* THE INPUT *
┌──
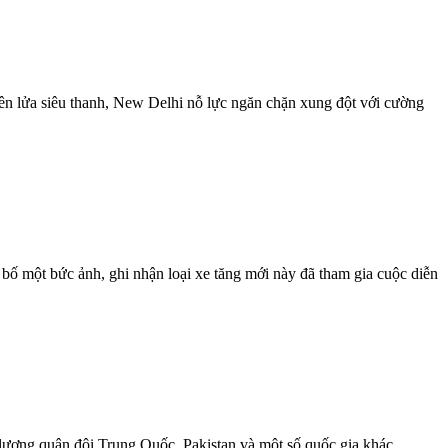
tên lửa siêu thanh, New Delhi nỗ lực ngăn chặn xung đột với cường
ố một bức ảnh, ghi nhận loại xe tăng mới này đã tham gia cuộc diễn
lượng quân đội Trung Quốc, Pakistan và một số quốc gia khác.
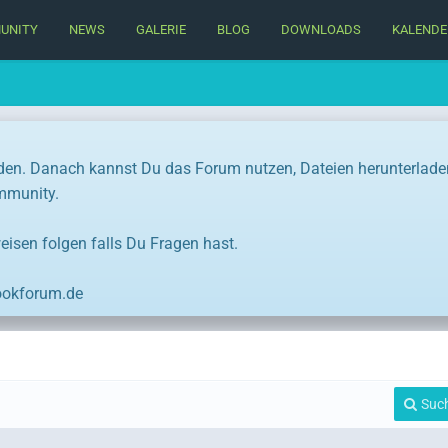
UNITY
NEWS
GALERIE
BLOG
DOWNLOADS
KALENDE
den. Danach kannst Du das Forum nutzen, Dateien herunterlade
ommunity.
eisen folgen falls Du Fragen hast.
ookforum.de
Suc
└──
Everything in the entries above must be output again exactly, except the pictures.

tên lửa siêu thanh, New Delhi nỗ lực ngăn chặn xung đột với cường
ố một bức ảnh, ghi nhận loại xe tăng mới này đã tham gia cuộc diễn
lượng quân đội Trung Quốc, Pakistan và một số quốc gia khác.
UNITY
NEWS
GALERIE
BLOG
DOWNLOADS
KALENDE
den. Danach kannst Du das Forum nutzen, Dateien herunterlade
ommunity.
eisen folgen falls Du Fragen hast.
ookforum.de
Suc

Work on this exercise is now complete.